Study text -
════════════════════
What's still missing
RMSProp solves the dying learning rate. It gives us per-parameter adaptivity that stays relevant throughout training. It's a genuinely good optimizer.
But look at the update rule again:
θₜ₊₁ = θₜ − (η / √(Eₜ + ε)) · ∇L(θₜ)
There's no velocity term. No momentum. The update is still reactive — it responds to the current gradient, scaled by recent gradient history, but it doesn't accumulate direction the way momentum does.
We now have two powerful, independent ideas:
- Momentum — smooth out gradient noise by accumulating velocity over time
- Adaptive scaling — normalize updates by per-parameter gradient magnitude
Neither knows about the other. Both help convergence. The obvious question is: what happens if you combine them?
That's Blog 4. Adam takes exactly this step — it maintains both a first-moment estimate (momentum over gradients) and a second-moment estimate (RMSProp-style scaling), applies bias corrections to both, and produces one of the most robust general-purpose optimizers ever designed. Adamax, Nadam, and AMSGrad follow as targeted improvements on specific failure modes Adam introduces.
════════════════════
Provided records -
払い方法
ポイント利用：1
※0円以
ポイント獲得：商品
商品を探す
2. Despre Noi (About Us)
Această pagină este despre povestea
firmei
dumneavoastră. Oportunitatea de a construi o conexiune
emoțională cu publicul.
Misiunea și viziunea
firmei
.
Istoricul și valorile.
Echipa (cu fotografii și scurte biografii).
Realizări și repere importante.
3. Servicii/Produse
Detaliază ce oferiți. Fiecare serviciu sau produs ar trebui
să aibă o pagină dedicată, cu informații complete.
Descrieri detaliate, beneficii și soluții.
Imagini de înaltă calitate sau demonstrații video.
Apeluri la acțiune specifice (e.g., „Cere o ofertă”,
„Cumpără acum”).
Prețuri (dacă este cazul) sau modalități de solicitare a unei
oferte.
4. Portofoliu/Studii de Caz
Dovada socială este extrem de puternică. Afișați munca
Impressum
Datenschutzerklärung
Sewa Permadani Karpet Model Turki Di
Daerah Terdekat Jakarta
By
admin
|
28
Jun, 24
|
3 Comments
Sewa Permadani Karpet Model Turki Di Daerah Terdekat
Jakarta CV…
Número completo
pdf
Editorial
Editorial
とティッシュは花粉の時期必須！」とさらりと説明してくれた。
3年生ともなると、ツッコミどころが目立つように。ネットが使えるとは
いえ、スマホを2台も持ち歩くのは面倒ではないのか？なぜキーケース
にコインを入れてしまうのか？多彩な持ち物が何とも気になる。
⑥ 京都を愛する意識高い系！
════════════════════
Problem set -
A) In the RMSProp text, what does Adam apply to both of its moment estimates?
B) Please copy the RMSProp text word for word, starting at "What's still missing" and ending at "genuinely good optimizer.".
The material is separate from the RMSProp text.

Results in order -
A) Bias corrections.

B)
What's still missing
RMSProp solves the dying learning rate. It gives us per-parameter adaptivity that stays relevant throughout training. It's a genuinely good optimizer.